Rest assured, that’s completely fine!

Again, feeling like being the most boring person on earth is perfectly fine and normal.

True life vs perceived life

Just three days ago, I met this gorgeous girl from Tinder. Of course, I chose my pictures wisely to show off, and to present the most like-able version of myself. Astonishingly, after meeting her in real life and rambling a bit, she told me that she’s now feeling quite insecure, as I must live such an interesting life and that her stories aren’t even close as interesting as mine. (Well, the “flipping our car over in Mongolia to remove the fueltank” truly files as awesome by all means. Btw, hi there girls!)

Thus, I had to tell her that there are lots and lots of moments, where I’m pretty much the most boring person on earth, which of course, I don’t brag about on Tinder.

Here I am, sitting in my trainers on a Sunday afternoon reflecting about life as I’m really really really bored out about revising this article. Heck, there are so many things I’d rather do now. Like hanging out with her, or chopping my way through the rainforest to sit in the Jacuzzi with some cute orangutans in Dubai. Wait, what?

Why do we get bored?

Boredom, und us getting bored, has to do with mainly 2 things, namely relative comparison, and our experience.

Relative comparison strongly affects how our brains work. When we say that someone is old, we actually say that he or she is old compared to other people in this distinctive entity. Let’s say, someone was super lazy, didn’t study for tests, failed his classes and hence had to repeat a year in high school, he is old compared to his new classmates. If the entity changes, like our lazy (but nice) friend visiting his grandma in the retirement home, he suddenly is considered young.

Checking fb in moments of boredom isn’t the smartest move. It might distract you for the glimpse of a second, but immediately you see the cool stuff other people are doing right now (or at least pretending to), and are feeling even shittier about your boring average Joe life.

Experience is another word for familiarity. Nearly anything is unfamiliar to new-borns, and thereby a new experience which tickles their brains. As time flies by, we get more and more familiar in lots of different fields, and it gets harder to impress us. The former new tasks at our first real job aren’t as exciting as they used to be, (If you’re reading this from your office chair, and actually should work on some excel sheet, just mumble some of these Buzzwords like in a mantra, and your boss will nod in agreement of what a holistic customer-centric intrinsic motivated leverage you are!), when having reached a certain level practicing guitar it isn’t as rewarding anymore as it takes longer to feel the immediate effects of gratification, and being in a relationship with the same person for many years isn’t as exciting as when you first started dating.

But like practicing to play the guitar, or working with excel can be cruelly boring, it are these boring hours you invest to achieve something great.

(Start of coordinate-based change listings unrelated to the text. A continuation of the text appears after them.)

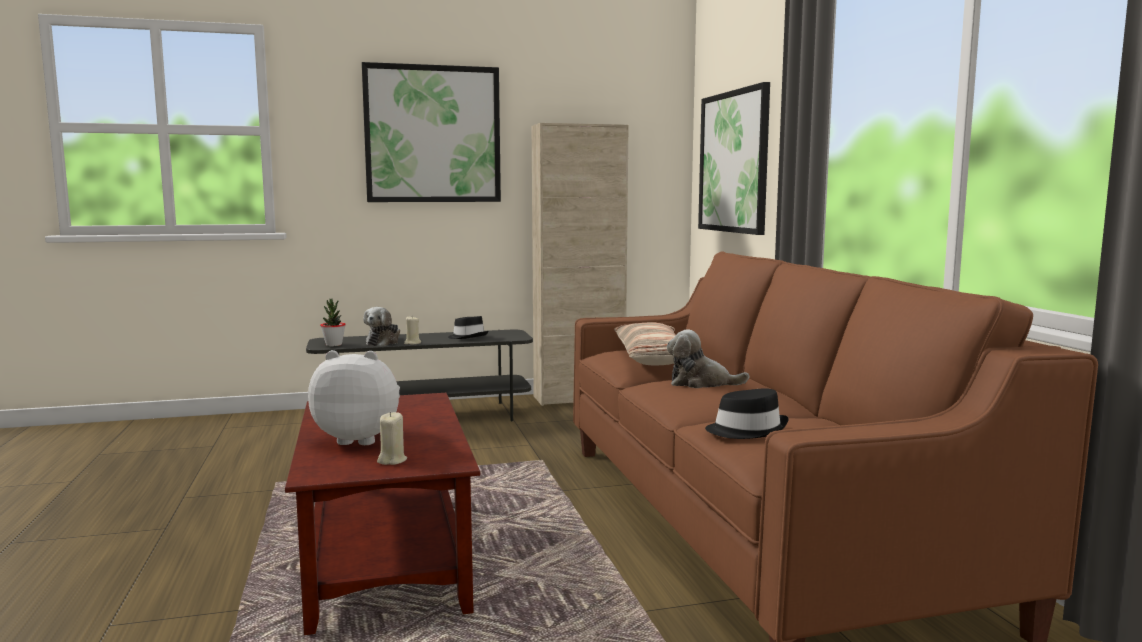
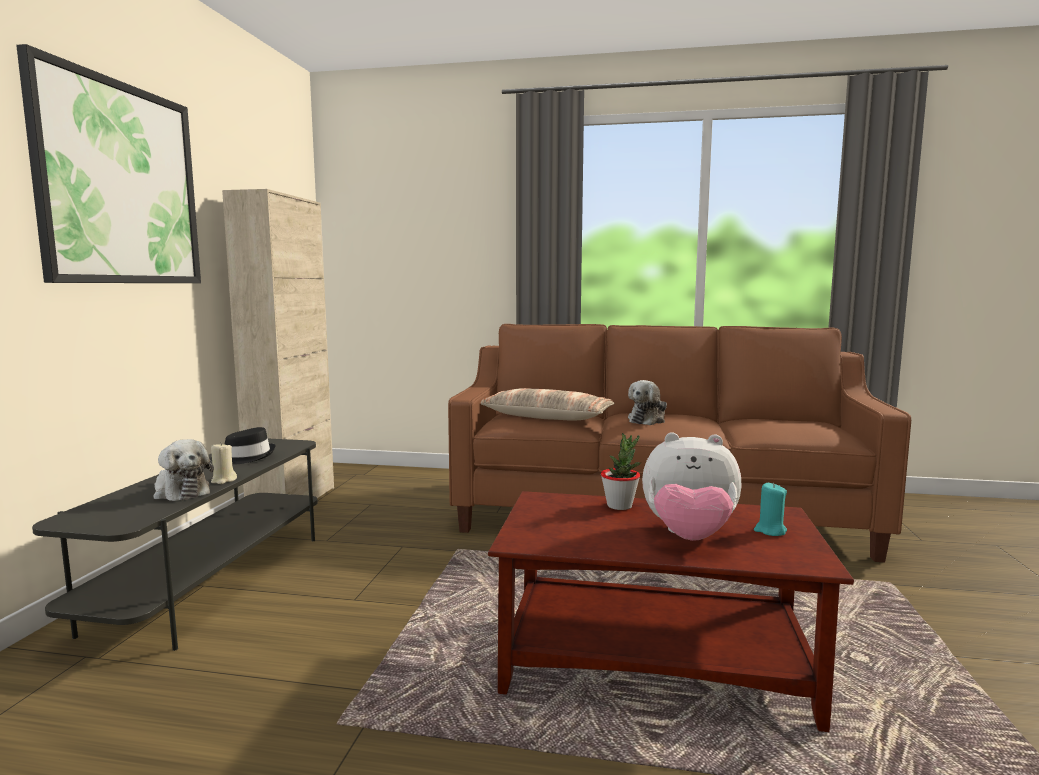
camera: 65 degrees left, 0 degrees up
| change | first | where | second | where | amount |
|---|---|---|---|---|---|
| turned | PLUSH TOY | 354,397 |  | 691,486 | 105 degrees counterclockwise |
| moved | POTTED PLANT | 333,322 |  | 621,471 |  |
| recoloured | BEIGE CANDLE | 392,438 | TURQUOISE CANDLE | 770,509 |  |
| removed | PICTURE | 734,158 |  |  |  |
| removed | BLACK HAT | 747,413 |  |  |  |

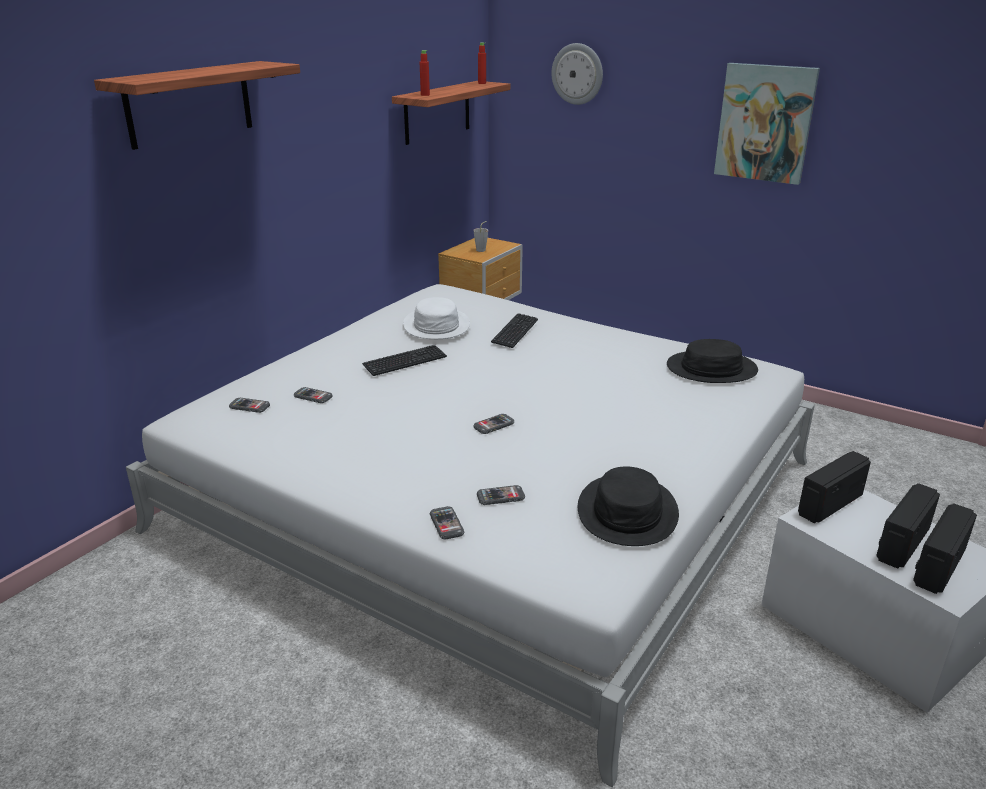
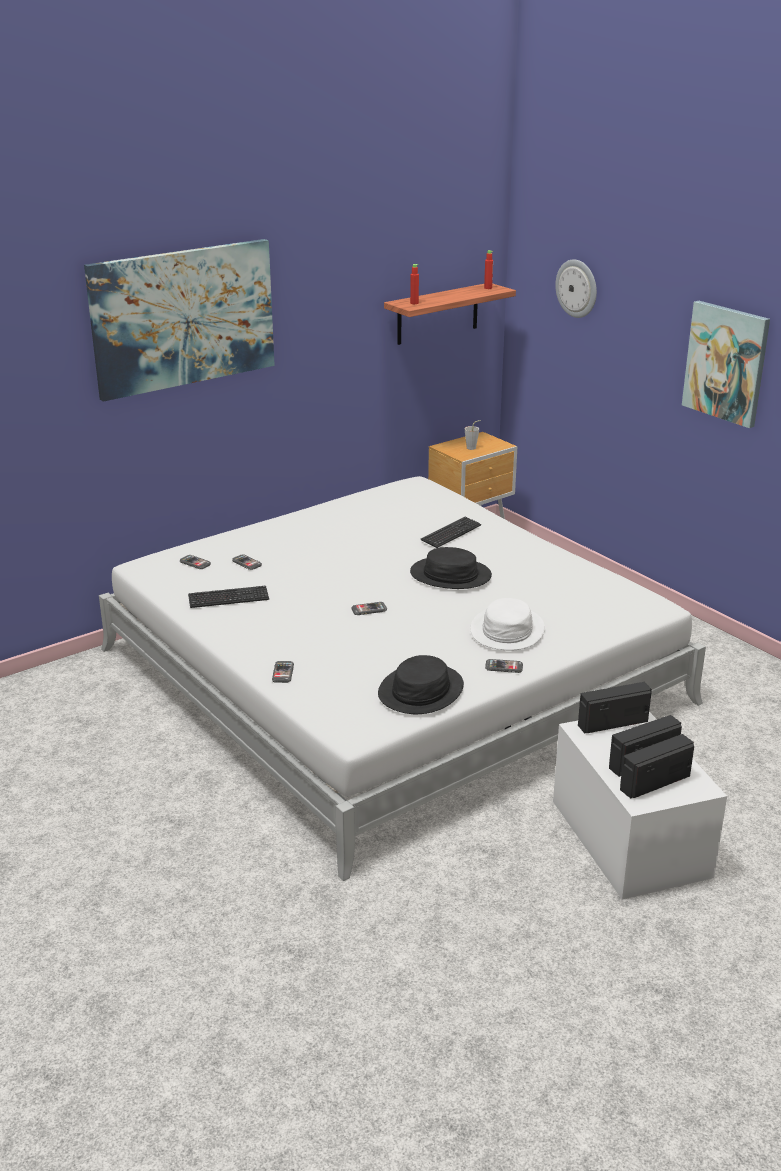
camera: 20 degrees right, 0 degrees up
| change | first | where | second | where | amount |
|---|---|---|---|---|---|
| replaced | SHELF | 197,105 | PICTURE | 179,320 |  |
| moved | KEYBOARD | 404,360 |  | 228,597 |  |
| moved | WHITE HAT | 436,318 |  | 507,624 |  |
| moved | PHONE | 501,495 |  | 504,666 |  |
| moved | BLACK HAT | 712,361 |  | 451,568 |  |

Hence, being bored actually can be a good sign you’re up to something great.

Boredom as an achievement indicator

As you follow your goals, like me finishing this article, due to experience and repeating tasks (like practicing the guitar), the initial excitement will wear off, and it will feel like you’re not getting anywhere. At this stage, boredom isn’t a sign of stagnation, but rather a consistent steady progress.

Yes, right now your life might not feel like a rollercoaster ride full of sparkling unicorns and glitter, but as soon as you’ll reach the next milestone, dopamine will kick in and you’ll be more than lucky you bored yourself through!

Hence, it’s time to become the most boring person ever!

P.s: if you’re at the stage of getting super uber-ultra-mega-bored with what you’re doing and really are just staring at your project for hours but aren’t actually going anywhere, you can use the relative comparison to your advantage. It’s okay from time to time to force yourself to write 5 more sentences, or practice 5 more minutes, but it’s also advisable to give your willpower some break, and do something else. Famous writers, like Stephan king, work on their main project until they are tired (or plain bored), and in the mean time switch to their side projects to “refresh”.For me right now, it’s time to do some “office yoga” and stretching as alternation and relief,…just been in this chair too long :).

 

Remember, non familiar and new stuff = less boredom. When was the last time, you started to do something completely new?